Occupying a three-story white building in Pucheng Road of Lujiazui, the Pudong Lujiazui Reading Space is different from traditional libraries as modernity permeates every corner of the space. The 1,400-square-meter space houses over 50,000 books, of which 20 percent are in foreign languages.
Apart from traditional library functions, the reading space also offers an online-to-offline borrowing service, digital library, 24-hour loan facility (via Alipay), and book club activities. In addition, by paying RMB 3, a reader can enjoy the book delivery service.
Since its establishment on April 22, 2018, the book club at the Lujiazui Reading Space has attracted nearly 6,000 attendees – meaning full houses each time. Meanwhile, via its online platform, the reading space has also involved 220 million people nationwide in its book club activities with details of events presented online. To broadcast its activities even more broadly, the reading space has cooperated with Himalaya FM, trying to reach a global audience.
“A once ordinary community library with shabby decor and simple services that seldom saw young people’s patronage has evolved into a new cultural landmark in Pudong New Area,” said Huang Wei, deputy chief of the publicity department of the Pudong New Area District Party Committee. Over the past 28 years, while creating domestic and even worldwide economic miracles, Pudong has lagged behind in the cultural development stakes. “Pudong’s per capita cultural venues were once only one-eighth that of London,” Huang said.
Huang believes tailoring creative cultural products for the youth who can then drive the cultural industry with their vitality was the key for Pudong to make a breakthrough in cultural development. In Huang’s eyes, Lujiazui Reading Space’s successful evolution has undoubtedly epitomized Pudong’s efforts to shape local cultural brands and improve its cultural industry.
In fact, distinctive reading spaces are mushrooming cross the whole of Pudong New Area. For example, Xuexishufang, located on the fifth floor of the Pudong Library, is Shanghai’s first reading space with a focus on the Communist Party of China; the Lujiazui Reading Space is Shanghai’s first urban library distinguishing itself with its focus on finance; Select Zhangjiang is a reading space featuring black technology product exhibition and transaction, and a social platform; Dayin Book Mall took the national lead to introduce the book sharing model.
Meanwhile cultural and creative industries are booming in Pudong. China’s first digital publishing base, first private equity fund, first bonding company for cultural industry, and first online game company listed overseas all originated here.

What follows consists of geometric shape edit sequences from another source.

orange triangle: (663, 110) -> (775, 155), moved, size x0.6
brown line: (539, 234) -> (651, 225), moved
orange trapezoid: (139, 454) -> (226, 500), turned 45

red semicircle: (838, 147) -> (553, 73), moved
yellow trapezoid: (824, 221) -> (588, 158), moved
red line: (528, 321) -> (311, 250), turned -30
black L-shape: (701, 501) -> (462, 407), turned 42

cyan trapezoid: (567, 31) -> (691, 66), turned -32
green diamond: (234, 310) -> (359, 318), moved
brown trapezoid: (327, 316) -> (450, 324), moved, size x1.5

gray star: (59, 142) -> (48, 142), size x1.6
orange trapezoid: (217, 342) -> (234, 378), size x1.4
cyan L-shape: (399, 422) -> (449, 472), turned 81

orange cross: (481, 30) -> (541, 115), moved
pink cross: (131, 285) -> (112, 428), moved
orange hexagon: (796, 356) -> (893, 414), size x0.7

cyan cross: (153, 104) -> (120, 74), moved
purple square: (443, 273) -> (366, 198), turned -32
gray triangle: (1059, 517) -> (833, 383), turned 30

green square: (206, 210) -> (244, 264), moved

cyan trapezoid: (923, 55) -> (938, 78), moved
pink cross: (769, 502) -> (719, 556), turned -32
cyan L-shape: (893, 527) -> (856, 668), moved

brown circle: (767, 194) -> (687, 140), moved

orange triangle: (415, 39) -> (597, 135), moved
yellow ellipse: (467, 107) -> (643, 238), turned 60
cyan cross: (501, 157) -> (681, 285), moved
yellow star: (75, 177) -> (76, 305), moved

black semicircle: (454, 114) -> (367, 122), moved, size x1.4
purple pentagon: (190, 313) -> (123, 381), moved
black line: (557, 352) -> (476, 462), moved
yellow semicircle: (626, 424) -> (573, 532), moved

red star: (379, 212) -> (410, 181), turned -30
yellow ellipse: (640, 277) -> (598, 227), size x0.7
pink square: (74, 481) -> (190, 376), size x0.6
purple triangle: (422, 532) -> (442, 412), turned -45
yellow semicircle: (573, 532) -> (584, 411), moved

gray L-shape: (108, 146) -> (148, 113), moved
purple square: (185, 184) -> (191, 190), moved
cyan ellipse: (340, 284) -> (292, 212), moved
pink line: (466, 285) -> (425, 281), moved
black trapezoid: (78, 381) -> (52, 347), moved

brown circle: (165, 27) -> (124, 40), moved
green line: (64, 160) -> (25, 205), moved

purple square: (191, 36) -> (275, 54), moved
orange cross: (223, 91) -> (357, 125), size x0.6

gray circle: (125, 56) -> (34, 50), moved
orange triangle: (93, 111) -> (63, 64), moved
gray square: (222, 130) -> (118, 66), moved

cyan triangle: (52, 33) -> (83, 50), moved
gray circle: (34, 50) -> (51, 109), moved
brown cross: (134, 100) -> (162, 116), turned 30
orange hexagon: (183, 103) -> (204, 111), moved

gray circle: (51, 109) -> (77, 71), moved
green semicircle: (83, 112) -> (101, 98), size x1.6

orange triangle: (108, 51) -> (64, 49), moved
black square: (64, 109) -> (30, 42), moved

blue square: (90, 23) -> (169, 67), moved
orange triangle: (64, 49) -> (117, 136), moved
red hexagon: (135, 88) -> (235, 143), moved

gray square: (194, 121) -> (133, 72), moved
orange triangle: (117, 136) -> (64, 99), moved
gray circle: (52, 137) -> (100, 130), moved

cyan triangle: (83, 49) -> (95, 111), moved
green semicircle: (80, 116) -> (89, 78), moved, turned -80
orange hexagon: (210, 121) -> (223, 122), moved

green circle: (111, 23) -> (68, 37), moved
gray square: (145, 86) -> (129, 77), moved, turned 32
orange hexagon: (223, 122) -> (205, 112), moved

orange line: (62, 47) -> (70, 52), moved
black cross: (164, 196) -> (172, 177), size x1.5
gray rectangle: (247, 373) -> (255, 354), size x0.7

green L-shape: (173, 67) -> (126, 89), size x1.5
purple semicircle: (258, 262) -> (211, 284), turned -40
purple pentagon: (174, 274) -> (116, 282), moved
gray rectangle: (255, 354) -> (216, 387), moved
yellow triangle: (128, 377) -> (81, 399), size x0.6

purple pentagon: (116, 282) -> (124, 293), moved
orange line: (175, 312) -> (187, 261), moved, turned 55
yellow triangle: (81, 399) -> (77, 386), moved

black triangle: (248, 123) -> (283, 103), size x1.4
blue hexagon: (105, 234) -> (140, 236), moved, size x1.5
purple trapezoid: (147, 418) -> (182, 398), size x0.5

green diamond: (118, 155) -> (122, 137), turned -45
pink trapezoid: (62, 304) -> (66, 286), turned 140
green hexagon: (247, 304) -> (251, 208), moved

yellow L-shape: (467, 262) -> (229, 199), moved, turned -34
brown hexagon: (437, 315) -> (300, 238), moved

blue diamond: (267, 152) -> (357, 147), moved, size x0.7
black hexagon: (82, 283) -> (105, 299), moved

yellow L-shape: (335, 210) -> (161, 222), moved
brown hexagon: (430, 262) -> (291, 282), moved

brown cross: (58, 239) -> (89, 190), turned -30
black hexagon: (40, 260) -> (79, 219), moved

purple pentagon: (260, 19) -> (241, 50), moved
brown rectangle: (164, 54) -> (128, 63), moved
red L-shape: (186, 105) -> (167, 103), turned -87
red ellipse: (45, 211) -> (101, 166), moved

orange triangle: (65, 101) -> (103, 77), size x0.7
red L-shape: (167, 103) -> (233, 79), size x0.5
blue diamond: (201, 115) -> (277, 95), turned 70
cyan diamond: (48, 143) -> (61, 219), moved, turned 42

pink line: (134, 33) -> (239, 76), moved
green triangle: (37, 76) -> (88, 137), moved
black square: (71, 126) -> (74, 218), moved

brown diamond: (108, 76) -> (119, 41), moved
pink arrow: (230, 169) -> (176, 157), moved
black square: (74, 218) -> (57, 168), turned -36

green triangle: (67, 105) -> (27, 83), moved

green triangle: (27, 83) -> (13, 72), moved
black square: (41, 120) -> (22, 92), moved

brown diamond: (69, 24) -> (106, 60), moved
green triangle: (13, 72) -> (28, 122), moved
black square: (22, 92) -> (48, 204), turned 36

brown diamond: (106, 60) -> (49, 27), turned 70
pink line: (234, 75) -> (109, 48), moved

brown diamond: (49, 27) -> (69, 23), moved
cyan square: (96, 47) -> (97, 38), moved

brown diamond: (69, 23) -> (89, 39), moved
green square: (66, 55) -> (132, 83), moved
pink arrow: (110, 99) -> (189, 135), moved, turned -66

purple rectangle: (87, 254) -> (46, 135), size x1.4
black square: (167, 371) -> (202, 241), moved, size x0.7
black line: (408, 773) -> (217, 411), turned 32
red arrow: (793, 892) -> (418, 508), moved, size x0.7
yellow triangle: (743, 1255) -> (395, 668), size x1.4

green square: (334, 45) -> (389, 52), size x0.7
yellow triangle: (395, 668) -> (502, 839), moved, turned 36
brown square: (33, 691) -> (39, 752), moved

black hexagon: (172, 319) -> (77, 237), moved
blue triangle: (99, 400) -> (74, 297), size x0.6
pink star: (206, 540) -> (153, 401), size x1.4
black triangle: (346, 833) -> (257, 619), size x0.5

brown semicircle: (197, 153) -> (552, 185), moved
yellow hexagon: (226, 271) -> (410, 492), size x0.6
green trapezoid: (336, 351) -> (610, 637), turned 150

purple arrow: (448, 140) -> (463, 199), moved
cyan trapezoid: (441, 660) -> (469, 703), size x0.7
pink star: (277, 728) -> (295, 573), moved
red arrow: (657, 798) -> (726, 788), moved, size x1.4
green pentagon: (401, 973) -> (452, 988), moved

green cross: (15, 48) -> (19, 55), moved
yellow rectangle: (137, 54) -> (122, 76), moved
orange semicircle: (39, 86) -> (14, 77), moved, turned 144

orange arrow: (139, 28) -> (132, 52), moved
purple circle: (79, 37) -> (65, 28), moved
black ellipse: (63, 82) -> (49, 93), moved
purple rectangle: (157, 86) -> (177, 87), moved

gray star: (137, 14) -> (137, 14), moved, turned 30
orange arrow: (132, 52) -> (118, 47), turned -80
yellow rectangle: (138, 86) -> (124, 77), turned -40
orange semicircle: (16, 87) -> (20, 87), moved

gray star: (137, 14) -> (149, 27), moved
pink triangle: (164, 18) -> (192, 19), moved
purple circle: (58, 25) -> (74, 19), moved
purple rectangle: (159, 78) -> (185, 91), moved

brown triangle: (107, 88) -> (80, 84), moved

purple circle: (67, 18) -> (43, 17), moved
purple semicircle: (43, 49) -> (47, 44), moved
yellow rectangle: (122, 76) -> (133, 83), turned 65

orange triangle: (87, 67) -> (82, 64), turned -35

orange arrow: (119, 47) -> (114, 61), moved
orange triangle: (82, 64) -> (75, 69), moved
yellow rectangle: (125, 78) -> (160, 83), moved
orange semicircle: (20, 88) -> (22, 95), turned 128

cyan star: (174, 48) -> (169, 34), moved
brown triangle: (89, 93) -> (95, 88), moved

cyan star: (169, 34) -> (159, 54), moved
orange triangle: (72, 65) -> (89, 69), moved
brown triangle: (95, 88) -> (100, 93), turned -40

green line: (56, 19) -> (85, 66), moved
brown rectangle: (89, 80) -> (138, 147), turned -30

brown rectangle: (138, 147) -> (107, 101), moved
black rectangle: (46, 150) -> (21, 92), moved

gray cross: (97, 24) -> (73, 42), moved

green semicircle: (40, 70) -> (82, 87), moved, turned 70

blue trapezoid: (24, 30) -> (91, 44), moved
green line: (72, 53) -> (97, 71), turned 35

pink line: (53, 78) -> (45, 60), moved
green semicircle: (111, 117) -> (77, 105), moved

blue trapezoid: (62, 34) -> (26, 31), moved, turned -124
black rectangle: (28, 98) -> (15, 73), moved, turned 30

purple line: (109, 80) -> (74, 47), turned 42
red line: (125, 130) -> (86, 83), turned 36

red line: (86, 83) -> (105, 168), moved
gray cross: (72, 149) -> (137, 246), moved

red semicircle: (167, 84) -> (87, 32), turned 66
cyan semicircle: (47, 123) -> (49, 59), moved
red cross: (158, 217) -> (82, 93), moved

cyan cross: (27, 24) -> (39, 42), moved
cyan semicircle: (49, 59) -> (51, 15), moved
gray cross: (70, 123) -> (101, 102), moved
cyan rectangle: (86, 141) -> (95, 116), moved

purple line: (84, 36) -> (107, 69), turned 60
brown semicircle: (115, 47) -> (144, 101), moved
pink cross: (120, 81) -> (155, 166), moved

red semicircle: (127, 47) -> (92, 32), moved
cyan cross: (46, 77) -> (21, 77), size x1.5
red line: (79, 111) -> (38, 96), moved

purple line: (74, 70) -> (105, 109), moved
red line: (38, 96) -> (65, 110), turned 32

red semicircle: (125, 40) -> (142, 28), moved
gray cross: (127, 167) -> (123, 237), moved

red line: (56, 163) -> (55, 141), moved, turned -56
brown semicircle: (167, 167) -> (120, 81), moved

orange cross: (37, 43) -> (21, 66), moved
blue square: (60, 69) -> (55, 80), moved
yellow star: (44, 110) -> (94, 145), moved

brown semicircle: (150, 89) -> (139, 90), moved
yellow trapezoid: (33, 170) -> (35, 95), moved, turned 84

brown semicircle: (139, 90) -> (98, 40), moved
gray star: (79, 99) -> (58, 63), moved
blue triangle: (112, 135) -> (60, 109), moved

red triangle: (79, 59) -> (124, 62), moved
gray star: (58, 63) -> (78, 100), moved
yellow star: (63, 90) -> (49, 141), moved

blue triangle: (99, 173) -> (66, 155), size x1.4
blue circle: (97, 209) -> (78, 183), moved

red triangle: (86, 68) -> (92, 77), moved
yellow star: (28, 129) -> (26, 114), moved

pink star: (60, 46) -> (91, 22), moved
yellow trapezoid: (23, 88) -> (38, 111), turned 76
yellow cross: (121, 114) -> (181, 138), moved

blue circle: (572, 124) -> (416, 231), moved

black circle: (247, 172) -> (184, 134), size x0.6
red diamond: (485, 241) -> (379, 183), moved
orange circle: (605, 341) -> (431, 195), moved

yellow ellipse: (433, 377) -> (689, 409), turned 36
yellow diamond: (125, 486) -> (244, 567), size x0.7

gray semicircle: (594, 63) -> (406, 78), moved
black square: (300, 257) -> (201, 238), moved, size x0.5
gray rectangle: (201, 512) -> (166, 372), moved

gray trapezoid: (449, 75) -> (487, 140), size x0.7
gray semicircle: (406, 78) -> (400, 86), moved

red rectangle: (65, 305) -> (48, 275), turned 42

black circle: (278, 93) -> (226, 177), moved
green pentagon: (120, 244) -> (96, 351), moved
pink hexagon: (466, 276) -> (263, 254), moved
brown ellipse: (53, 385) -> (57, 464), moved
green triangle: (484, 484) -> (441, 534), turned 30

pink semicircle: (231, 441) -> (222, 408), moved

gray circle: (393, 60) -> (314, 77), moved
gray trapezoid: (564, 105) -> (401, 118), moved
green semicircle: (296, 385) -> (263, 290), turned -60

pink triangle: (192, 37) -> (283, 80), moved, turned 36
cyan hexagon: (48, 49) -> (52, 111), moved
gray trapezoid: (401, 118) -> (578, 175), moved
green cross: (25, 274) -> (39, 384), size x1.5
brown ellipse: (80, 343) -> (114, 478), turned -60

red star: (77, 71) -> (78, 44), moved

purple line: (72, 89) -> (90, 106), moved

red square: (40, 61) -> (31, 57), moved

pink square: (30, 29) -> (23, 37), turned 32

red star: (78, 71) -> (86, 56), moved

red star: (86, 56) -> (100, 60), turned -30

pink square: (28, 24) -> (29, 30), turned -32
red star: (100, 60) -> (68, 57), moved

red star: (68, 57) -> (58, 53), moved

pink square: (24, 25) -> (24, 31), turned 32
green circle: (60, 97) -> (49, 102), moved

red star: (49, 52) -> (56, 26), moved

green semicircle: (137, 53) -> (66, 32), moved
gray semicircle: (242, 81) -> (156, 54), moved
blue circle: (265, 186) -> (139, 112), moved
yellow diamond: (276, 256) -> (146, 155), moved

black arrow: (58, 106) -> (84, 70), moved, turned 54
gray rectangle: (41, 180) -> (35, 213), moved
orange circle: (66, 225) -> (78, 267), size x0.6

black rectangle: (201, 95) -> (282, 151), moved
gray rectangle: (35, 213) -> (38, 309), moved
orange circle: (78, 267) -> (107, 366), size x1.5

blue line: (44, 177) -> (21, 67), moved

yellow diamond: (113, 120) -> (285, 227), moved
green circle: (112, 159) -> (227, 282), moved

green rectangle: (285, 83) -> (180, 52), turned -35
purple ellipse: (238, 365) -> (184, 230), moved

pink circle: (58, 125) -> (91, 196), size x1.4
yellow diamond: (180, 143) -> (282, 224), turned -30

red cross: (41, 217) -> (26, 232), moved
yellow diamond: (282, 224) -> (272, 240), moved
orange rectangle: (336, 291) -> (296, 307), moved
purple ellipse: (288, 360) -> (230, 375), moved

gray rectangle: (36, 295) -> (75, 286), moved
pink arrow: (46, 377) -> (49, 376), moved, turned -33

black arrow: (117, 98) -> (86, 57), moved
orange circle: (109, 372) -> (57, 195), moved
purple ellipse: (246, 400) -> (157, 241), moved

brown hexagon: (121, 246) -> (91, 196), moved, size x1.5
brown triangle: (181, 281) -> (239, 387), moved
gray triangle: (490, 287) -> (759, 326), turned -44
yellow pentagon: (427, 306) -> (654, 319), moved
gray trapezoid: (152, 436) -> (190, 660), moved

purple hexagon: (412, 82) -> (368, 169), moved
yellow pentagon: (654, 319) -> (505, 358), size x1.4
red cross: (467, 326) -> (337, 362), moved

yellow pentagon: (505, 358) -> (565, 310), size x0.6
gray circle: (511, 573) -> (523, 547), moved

In 2017, Pudong’s cultural and creative industry’s value added grew nearly 20 percent year on year to reach RMB 105.6 billion, accounting for 10.9 percent of Pudong’s total value added and 28.4 percent of Shanghai’s total for the cultural and creative industry. With its cultural and creative companies above the designated size (with an annual sales revenue of more than RMB 5 million, RMB 10 million, or RMB 20 million per the business scope) creating jobs for around 300,000 people, Pudong is shaping its cultural and creative industry into a national model.
“A batch of new stylish cultural facilities will be in place in Pudong to further improve people’s lives and enable them to share achievements of local development. Culture is also expected to instill new vitality into the city’s development,” said Huang.